- **ABOUT THIS TASK**: For each line of the listing that includes the word "level", show the whole line.

- **STUDY MATERIAL**:

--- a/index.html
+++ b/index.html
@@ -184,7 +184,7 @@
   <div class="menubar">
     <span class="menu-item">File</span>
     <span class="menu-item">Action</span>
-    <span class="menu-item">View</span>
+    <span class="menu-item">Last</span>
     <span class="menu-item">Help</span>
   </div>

...

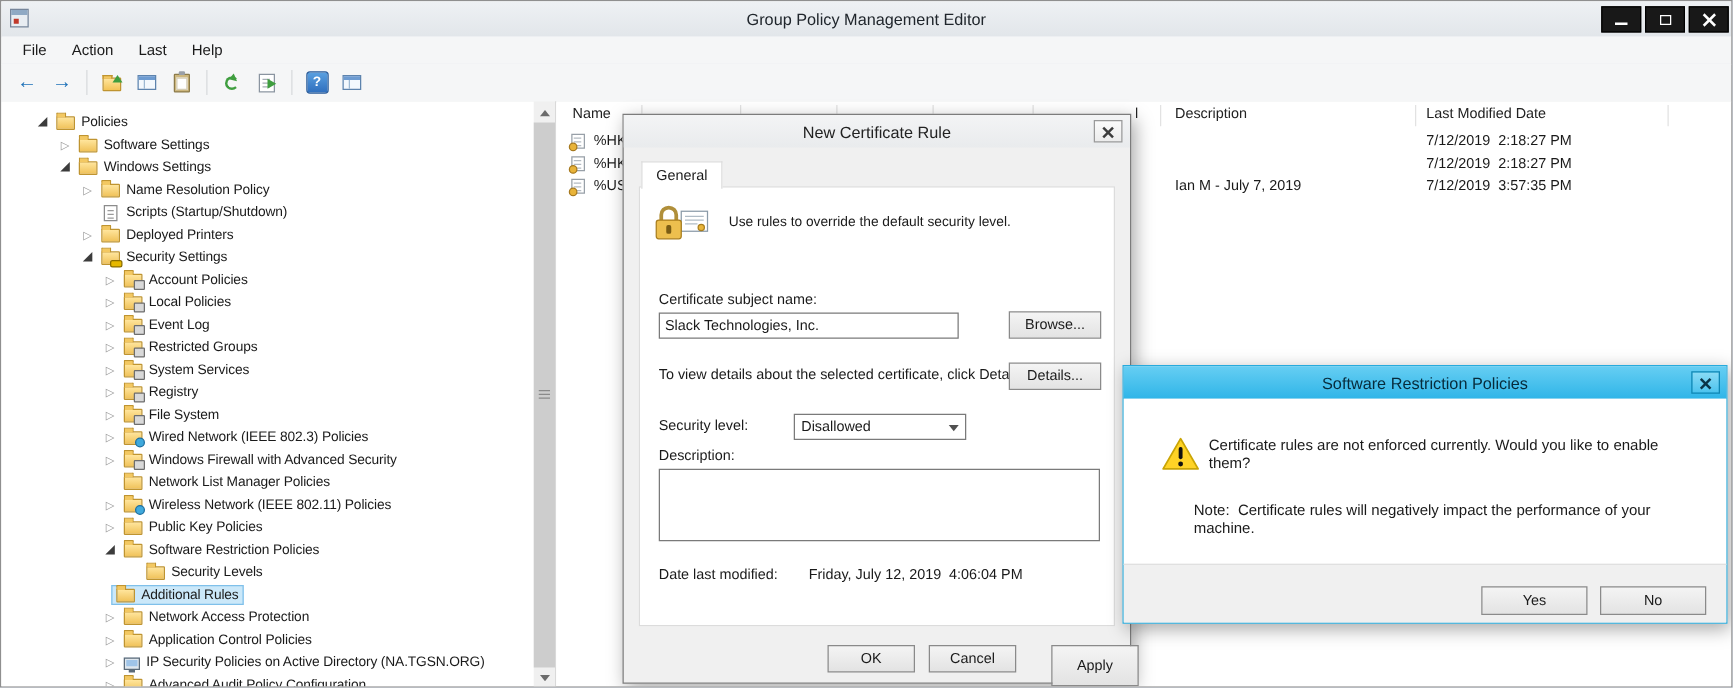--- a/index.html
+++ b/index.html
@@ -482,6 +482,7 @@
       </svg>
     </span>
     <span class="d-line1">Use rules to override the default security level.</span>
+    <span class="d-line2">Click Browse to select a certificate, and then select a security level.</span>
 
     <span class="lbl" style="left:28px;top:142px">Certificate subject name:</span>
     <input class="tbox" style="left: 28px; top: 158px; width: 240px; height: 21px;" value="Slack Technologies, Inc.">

- **ANSWER TO THE EXERCISE**:
     <span class="d-line1">Use rules to override the default security level.</span>
+    <span class="d-line2">Click Browse to select a certificate, and then select a security level.</span>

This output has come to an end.